Transformer-XL PyTorch checkpoint (Base, AMP)

NGC Catalog

CLASSIC

Welcome Guest

For downloads and more information, please view on a desktop device.

Description

Tranformer-XL Base PyTorch checkpoint trained with AMP

Publisher

NVIDIA Deep Learning Examples

Latest Version

19.11.0_amp

Modified

April 4, 2023

Size

2.15 GB

Model Overview

Transformer-XL is a transformer-based language model with a segment-level recurrence and a novel relative positional encoding.

Model Architecture

The Transformer-XL "base" model for WikiText-103 dataset available in this repository was modified to use the following hyperparameter values:

Hyperparameter	Description	Original setting for the base model	Our modification for the base model
`d_model`	hidden size	410	512
`n_head`	number of attention heads	10	8
`d_head`	size of each attention head	41	64
`d_inner`	hidden size in fully-connected layers	2100	2048
`tgt_len`	number of tokens to predict during training	150	192
`mem_len`	number of tokens cached from previous iterations during training	150	192

Changes described above were made to align certain hyperparameters with powers of two, with this modification, the model is able to achieve better hardware utilization, and therefore higher training throughput.
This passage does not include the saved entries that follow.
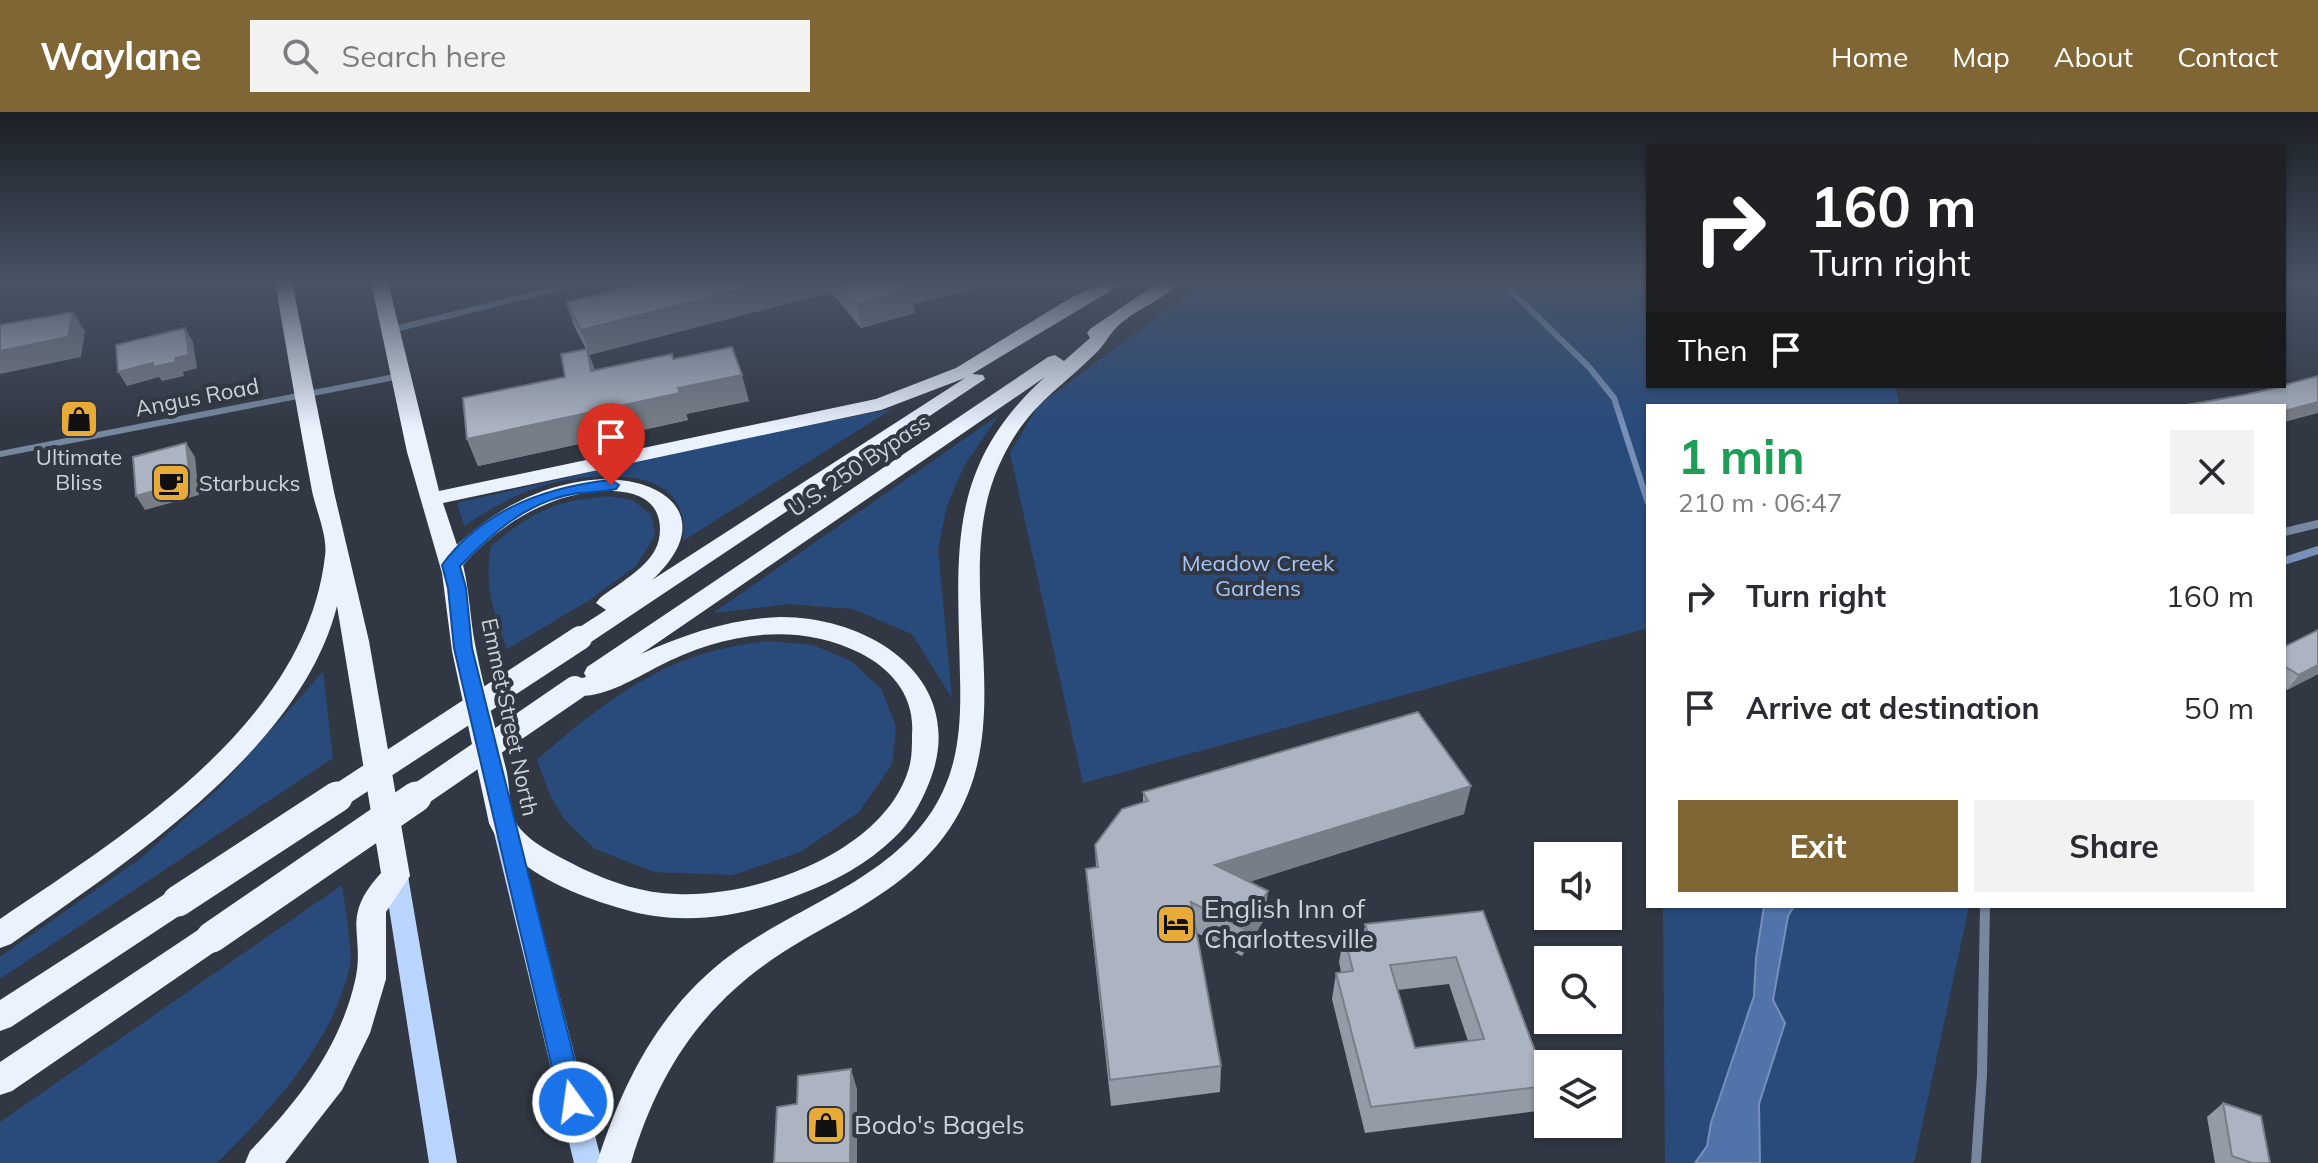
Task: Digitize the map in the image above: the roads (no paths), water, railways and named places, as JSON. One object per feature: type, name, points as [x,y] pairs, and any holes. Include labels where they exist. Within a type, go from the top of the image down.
[{"type":"highway","points":[[262,1163],[303,1120],[333,1077],[354,1038],[372,975],[372,907],[396,876],[357,641],[323,492],[293,331]]},
{"type":"highway","name":"Emmet Street North","points":[[391,331],[431,499],[457,588],[463,648],[505,829]]},
{"type":"highway","points":[[431,499],[881,404],[963,372],[1029,331]]},
{"type":"highway","name":"U.S. 250 Bypass","points":[[0,1017],[1050,331]]},
{"type":"highway","name":"U.S. 250 Bypass","points":[[0,1080],[1099,331]]},
{"type":"highway","points":[[614,1163],[624,1127],[651,1065],[672,1032],[704,994],[763,949],[879,883],[917,852],[959,793],[968,766],[972,689],[969,544],[979,491],[990,461],[1019,415],[1050,381],[1098,344],[1105,331]]},
{"type":"highway","points":[[451,565],[488,527],[535,500],[587,486],[611,485],[649,493],[660,501],[671,521],[665,553],[604,606],[580,638]]},
{"type":"highway","points":[[0,935],[170,811],[223,762],[258,724],[296,673],[314,639],[324,613],[338,547]]},
{"type":"highway","points":[[505,829],[543,861],[585,884],[646,903],[701,907],[776,891],[841,863],[866,847],[890,824],[910,798],[923,769],[928,739],[925,712],[915,687],[897,666],[878,652],[821,629],[774,625],[712,635],[617,677],[575,688]]},
{"type":"main road","name":"Emmet Street North","points":[[505,829],[588,1163]]},
{"type":"main road","points":[[396,876],[443,1163]]},
{"type":"street","name":"Angus Road","points":[[0,454],[401,376]]},
{"type":"street","points":[[2286,532],[2318,524]]},
{"type":"street","points":[[1976,1163],[1982,1075],[1985,908]]},
{"type":"waterway","points":[[1552,331],[1589,367],[1614,398],[1646,497]]},
{"type":"waterway","points":[[2286,560],[2318,550]]},
{"type":"place","name":"Ultimate Bliss","points":[[79,419]]},
{"type":"place","name":"Starbucks","points":[[171,483]]},
{"type":"place","name":"English Inn of Charlottesville","points":[[1176,924]]},
{"type":"place","name":"Bodo's Bagels","points":[[826,1125]]},
{"type":"park label","name":"Meadow Creek Gardens","points":[[1258,576]]}]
The Transformer-XL "large" model for WikiText-103 dataset available in this repository uses the original hyperparameters from the reference implementation.

The following table lists the hyperparameters for the large and the base Transformer-XL models for WikiText-103 dataset available in this repository.

Hyperparameter	Description	Base model	Large model
`n_layer`	number of layers	16	18
`d_model`	hidden size	512	1024
`n_head`	number of attention heads	8	16
`d_head`	size of each attention head	64	64
`d_inner`	inner hidden size in fully-connected layers	2048	4096
`dropout`	dropout	0.1	0.2
`dropatt`	dropout after softmax in the attention	0.0	0.2
`lr`	base learning rate	0.01	0.01
`eta_min`	minimum learning rate (for cosine decay)	0.001	0.0001
`max_step`	number of training steps	40,000	100,000
`warmup_step`	number of learning rate warmup steps	1,000	16,000
`batch_size`	training batch size	256	128
`tgt_len`	number of tokens to predict during training	192	384
`mem_len`	number of tokens cached from previous iterations during training	192	384

The Transformer-XL model addresses the limitations of vanilla transformer-based language models, which are only able to use relatively short context, bounded by the segment length. The Transformer-XL introduces a recurrence mechanism, which is able to use a cached hidden state from previous segments. During training, the context consists of a concatenation of current segment's hidden state and cached states from previous iterations. Gradients are backpropagated only through the current segment, although the model is able to take advantage of the extra information stored in the cache and therefore is able to model long-term dependencies.

An illustration of the recurrence mechanism taken from the Transformer-XL paper is shown below. model

Training

This model was trained using script available on NGC and in GitHub repo.

Dataset

The following datasets were used to train this model:

WikiText-103 - A collection of over 100 million tokens extracted from the set of verified Good and Featured articles on Wikipedia.

Performance

Performance numbers for this model are available in NGC.

References

License

This model was trained using open-source software available in Deep Learning Examples repository. For terms of use, please refer to the license of the script and the datasets the model was derived from.